Patrick Kane’s creativity wildly popular
BY MARK LAZERUS firstname.lastname@example.org May 4, 2013 8:42PM
Minnesota Wild v Chicago Blackhawks - Game Two
Updated: June 6, 2013 7:20AM
ST. PAUL, Minn. — Patrick Kane got the puck in the slot and tried to get off a quick shot, only to have his stick lifted by a Wild defenseman. With four Minnesota players zeroing in on him, and goalie Josh Harding focused on him, Kane quickly spun to his right and fired a pass to Patrick Sharp, left all alone in the corner. The “easy” goal all but sealed the Blackhawks’ Game 2 victory, and was quintessential Kane.
“He loves making that pass,” Sharp said.
He didn’t always, though. Kane said that when he was a kid, 11 or 12, he rarely passed the puck, instead preferring to take the puck down the ice and trying to finish it off himself.
“I finally ran into a coach that said ‘you’re going to have to pass the puck or you’re going to sit on the bench,’ ’’ Kane said. “I remember I went down the full length of the ice, scored a goal, and I sat on the bench for the rest of the period.
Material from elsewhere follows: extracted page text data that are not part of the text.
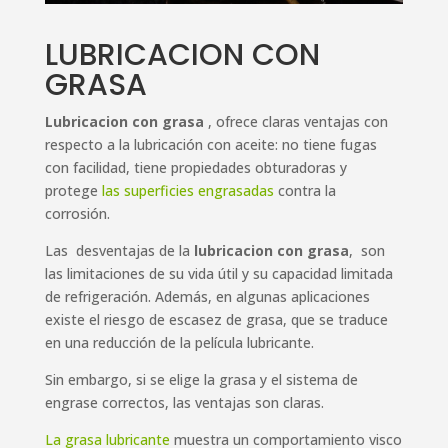
LUBRICACION CON
GRASA
Lubricacion con grasa
, ofrece claras ventajas con
respecto a la lubricación con aceite: no tiene fugas
con facilidad, tiene propiedades obturadoras y
protege
las superficies engrasadas
contra la
corrosión.
Las desventajas de la
lubricacion con grasa
, son
las limitaciones de su vida útil y su capacidad limitada
de refrigeración. Además, en algunas aplicaciones
existe el riesgo de escasez de grasa, que se traduce
en una reducción de la película lubricante.
Sin embargo, si se elige la grasa y el sistema de
engrase correctos, las ventajas son claras.
La grasa lubricante
muestra un comportamiento visco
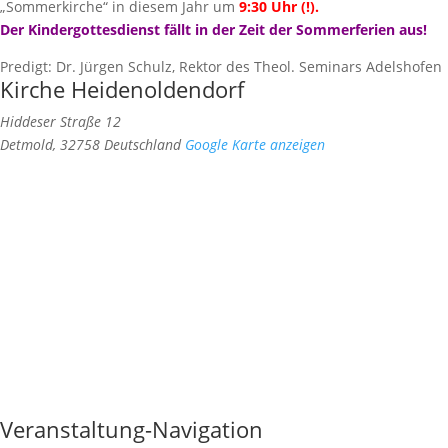
„Sommerkirche“ in diesem Jahr um
9:30 Uhr (!).
Der Kindergottesdienst fällt in der Zeit der Sommerferien aus!
Predigt: Dr. Jürgen Schulz, Rektor des Theol. Seminars Adelshofen
Kirche Heidenoldendorf
Hiddeser Straße 12
Detmold
,
32758
Deutschland
Google Karte anzeigen
Veranstaltung-Navigation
From that moment on, I just tried to improve my vision and my passing ability, and that’s probably where it came from. A lot of practice, too.”
Kane’s playmaking ability has always been otherworldly, but it’s reached new levels this season — from his seeing-eye passes to his spin-o-rama goal in Detroit to his incredible stick-handling in shootouts.
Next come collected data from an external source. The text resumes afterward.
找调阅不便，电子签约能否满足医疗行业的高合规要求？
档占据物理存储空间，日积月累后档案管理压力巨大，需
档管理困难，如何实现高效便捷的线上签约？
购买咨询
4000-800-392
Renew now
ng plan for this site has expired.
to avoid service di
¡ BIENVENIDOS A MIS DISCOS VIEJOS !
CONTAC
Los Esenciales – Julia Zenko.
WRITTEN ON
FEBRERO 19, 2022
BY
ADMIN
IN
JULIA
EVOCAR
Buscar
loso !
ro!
“He’s got the hands to stick-handle his way out of a phone booth,” Bryan Bickell said. “He pulls things I can only dream about in games. I try to do them in practice, but usually I just embarrass myself.”
Ugly goals are nice, and usually necessary against the Wild. But the fancy ones are more fun for the players.
“As players, you always want to show your skill and your ability to create,” Kane said. “I think that’s what the fans like, they like pretty plays like that. Sometimes it’s nice to do those things.”
Dave Bolland (groin) and Ray Emery (lower-body) were both ruled out for Game 3
by coach Joel Quenneville, though they did make the trip to Minnesota.
Jason Pominville (concussion) and Clayton Stoner didn’t practice for the Wild. Goalie Niklas Backstrom practiced again for the Wild and looked “good” according to coach Mike Yeo. His status will be a game-time decision.